To your questions. It depends what you want to do. If you want have a std::string which is utf-8 encoded but you only have an std::u8string, then you can simply do the following (no reinterpret_cast needed):
std::string convert( std::u8string str )
{
return std::string(str.begin(), str.end());
}
But here, I personally would expect, that the standard would offer a move constructor in std::string taking a std::u8string. Because otherwise you always must make a copy with an extra allocation for the unchanged data.
Unfortunately the standard does not offer such simple things. They are forcing the users to do uncomfortable and expensive stuff.
The same is true, if you have a std::string and you have 100% verified that it is valid utf-8 then you can direct convert it:
std::u8string convert( std::string str )
{
return std::u8string( str.begin(), str.end() );
}
During writing the long answer I realized that it is even more bad than I though when it comes to conversion! If you need to do a real conversion of the encoding it turns out that std::u8string is not supported at all.
The only way possible (that is my research result so far) is to use std::string as the data holder for the conversion, since the available routines are working on char and NOT on char8_t!
So, for the conversion from std::string to std::u8string you must do the following:
- Use std::mbrtoc16 or std::std::mbrtoc32 for convert narrow char to either UTF-16 or UTF-32.

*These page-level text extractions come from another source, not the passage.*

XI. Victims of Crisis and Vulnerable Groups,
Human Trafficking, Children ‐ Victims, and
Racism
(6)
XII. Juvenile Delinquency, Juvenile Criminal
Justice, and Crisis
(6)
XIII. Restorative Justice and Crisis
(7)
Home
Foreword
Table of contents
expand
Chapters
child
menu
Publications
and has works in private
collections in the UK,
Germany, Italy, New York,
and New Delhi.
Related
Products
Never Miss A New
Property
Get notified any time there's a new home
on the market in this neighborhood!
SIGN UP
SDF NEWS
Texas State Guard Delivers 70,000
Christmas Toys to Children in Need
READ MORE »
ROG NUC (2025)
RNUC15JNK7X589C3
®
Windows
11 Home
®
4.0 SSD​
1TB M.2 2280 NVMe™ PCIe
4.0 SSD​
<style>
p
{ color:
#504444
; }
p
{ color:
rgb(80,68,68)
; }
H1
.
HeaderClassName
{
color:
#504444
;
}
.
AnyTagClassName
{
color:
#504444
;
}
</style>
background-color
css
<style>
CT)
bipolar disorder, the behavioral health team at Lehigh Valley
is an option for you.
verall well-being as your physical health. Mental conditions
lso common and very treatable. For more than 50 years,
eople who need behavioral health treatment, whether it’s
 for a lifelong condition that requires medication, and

- Use std::codecvt_utf8 to produce an UTF-8 encoded std::string.
- Finally use the routine above to convert from UTF-8 encoded std::string to std::u8string.
For the other way round from std::u8string to std::string you must do the following:
- Use the routine above to create a UTF-8 encoded std::string.
- Use std::codecvt_utf8 to create an UTF-16/32 string.
- And finally use std::c16rtomb or std::c32rtomb to produce a narrow encoded std::string.
But guess what? The codecvt routines are deprecated without a replacement...
So, personally, I would recommend to use the Windows API for it and use std::string only (or on Windows std::wstring). Usually only on Windows the std::string / char is encoded with a Windows code page and everywhere else you can normally expect it is UTF-8 (except maybe for Mainframes and some very rare old systems).
The conclusion can only be: Don't mess around with char8_t and std::u8string at all. It is practically unusable.